I stood there and hummed
I tapped on her drum and asked her how come
And she buttoned her boot
And straightened her suit
Then she said, “Don’t get cute”
So I forced my hands in my pockets
And felt with my thumbs
And gallantly handed her
My very last piece of gum

She threw me outside
I stood in the dirt where ev’ryone walked
And after finding I’d
Forgotten my shirt
I went back and knocked
I waited in the hallway, she went to get it
And I tried to make sense
Out of that picture of you in your wheelchair
That leaned up against . . .

Her Jamaican rum
And when she did come, I asked her for some
She said, “No, dear”
I said, “Your words aren’t clear
You’d better spit out your gum”
She screamed till her face got so red
Then she fell on the floor
And I covered her up and then
Thought I’d go look through her drawer

And when I was through
I filled up my shoe
And brought it to you
And you, you took me in
You loved me then
You didn’t waste time
And I, I never took much
I never asked for your crutch
Now don’t ask for mine

Live versions

Festival Hall
Melbourne, Victoria, Australia
20 April 1966

  • Bob Dylan (vocal, harmonica & guitar)

Adelphi Theatre
Dublin, Ireland
5 May 1966

  • Bob Dylan (vocal, harmonica & guitar)

Civic Center
Augusta, Maine
26 November 1975

Onondaga County War Memorial Auditorium
Syracuse, New York
22 September 1978

Requiring the band to follow the words more than the melody made it a tough song to do electric, which presumably explains why it took until April 1999 for Dylan to attempt a band arrangement live. When he did, though, on April 18 in Granada*, he delivered one of the great triumphs of the Never Ending Tour, caressing every line like he was back at the Royal Albert Hall playing to the gallery. He may even have improved the song by inverting the lines ‘You, you took me in’ and ‘You loved me then.’
– Heylin, Clinton.
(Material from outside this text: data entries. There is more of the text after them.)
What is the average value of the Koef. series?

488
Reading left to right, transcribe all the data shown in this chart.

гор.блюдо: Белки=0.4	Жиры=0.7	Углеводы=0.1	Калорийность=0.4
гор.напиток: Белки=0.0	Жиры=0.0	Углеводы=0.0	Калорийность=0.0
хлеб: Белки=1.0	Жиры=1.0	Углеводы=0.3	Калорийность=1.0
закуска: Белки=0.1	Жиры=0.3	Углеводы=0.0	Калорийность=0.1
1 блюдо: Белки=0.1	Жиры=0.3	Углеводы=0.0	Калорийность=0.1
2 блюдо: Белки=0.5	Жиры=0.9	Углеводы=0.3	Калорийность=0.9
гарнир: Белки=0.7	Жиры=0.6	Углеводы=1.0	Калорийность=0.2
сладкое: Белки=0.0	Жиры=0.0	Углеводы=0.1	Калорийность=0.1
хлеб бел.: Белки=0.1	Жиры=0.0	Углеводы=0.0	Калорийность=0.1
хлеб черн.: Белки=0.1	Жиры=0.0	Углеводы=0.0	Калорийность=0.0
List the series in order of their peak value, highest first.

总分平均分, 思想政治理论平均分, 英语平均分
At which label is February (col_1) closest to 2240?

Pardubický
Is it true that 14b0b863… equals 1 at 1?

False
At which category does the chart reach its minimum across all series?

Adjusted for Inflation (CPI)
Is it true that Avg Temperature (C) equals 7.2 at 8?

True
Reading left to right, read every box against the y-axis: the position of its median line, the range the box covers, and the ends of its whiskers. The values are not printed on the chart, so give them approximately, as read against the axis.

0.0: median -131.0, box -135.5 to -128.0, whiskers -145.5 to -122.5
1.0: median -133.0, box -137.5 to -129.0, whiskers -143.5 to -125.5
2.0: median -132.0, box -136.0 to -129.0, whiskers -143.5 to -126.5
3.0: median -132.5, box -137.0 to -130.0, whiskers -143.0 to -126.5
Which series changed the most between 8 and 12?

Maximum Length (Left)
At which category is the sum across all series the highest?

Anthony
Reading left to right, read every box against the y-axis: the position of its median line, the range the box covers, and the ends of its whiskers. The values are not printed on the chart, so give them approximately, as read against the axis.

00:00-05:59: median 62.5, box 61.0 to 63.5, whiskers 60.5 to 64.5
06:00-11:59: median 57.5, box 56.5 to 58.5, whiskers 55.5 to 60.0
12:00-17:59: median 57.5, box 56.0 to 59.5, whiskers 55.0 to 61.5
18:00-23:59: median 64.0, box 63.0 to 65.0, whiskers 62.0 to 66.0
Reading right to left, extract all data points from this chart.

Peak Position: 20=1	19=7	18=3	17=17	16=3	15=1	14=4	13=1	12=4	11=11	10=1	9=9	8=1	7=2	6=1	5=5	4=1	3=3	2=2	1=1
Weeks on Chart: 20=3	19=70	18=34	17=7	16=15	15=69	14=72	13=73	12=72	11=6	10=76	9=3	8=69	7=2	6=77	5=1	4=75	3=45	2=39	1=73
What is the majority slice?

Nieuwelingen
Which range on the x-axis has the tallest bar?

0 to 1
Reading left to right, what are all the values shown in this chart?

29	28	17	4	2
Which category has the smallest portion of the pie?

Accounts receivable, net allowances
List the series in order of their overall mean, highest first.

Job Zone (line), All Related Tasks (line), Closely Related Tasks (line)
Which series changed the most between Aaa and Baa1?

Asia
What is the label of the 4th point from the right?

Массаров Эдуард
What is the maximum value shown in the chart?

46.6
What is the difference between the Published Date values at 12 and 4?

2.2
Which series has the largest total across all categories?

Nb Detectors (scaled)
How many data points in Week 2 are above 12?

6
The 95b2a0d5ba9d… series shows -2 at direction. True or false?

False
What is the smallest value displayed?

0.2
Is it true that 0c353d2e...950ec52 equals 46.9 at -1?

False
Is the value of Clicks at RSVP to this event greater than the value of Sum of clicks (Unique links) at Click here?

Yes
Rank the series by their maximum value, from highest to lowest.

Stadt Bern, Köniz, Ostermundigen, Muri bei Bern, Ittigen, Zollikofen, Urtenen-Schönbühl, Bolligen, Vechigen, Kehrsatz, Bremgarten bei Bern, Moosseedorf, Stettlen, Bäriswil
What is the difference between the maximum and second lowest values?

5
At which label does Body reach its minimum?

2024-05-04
Revolution in the Air: The Songs of Bob Dylan 1957-1973 (Songs of Bob Dylan Vol 1)


*Dylan’s first performance of FTA in 1999 was @ Oporto, Portugal – 8 April 1999.

Coliseu Porto
Oporto, Portugal
8 April 1999

  • Bob Dylan (vocal & guitar)
  • Bucky Baxter (pedal steel guitar & electric slide guitar)
  • Larry Campbell (guitar)
  • Tony Garnier (bass)
  • David Kemper (drums & percussion)

When he revisited the song in concert in the 1990s the melody line he chose showed just how close to ‘Norwegian Wood’ the song really was. He gave an especially fine performance at the first of his two concerts in Portsmouth, England, on Sep- tember 24, 2000.
-Michael Gray

Guildhall
Portsmouth, England
24 September 2000

  • Bob Dylan (vocal & guitar)
  • Charlie Sexton (guitar)
  • Larry Campbell (guitar, mandolin, pedal steel guitar & electric slide guitar)
  • Tony Garnier (bass)
  • David Kemper (drums & percussion)

King’s Dock
Liverpool, England
12 July 2001

  • Bob Dylan (vocal & guitar)
  • Charlie Sexton (guitar)
  • Larry Campbell (guitar, mandolin, pedal steel guitar & electric slide guitar)
  • Tony Garnier (bass)
  • David Kemper (drums & percussion)

Sources

-Egil

One thought on “Bob Dylan’s Best Songs: Fourth Time Around”

  1. I love this song. The lyrics really intrigue me. It is a lot better than Norwegian Wood.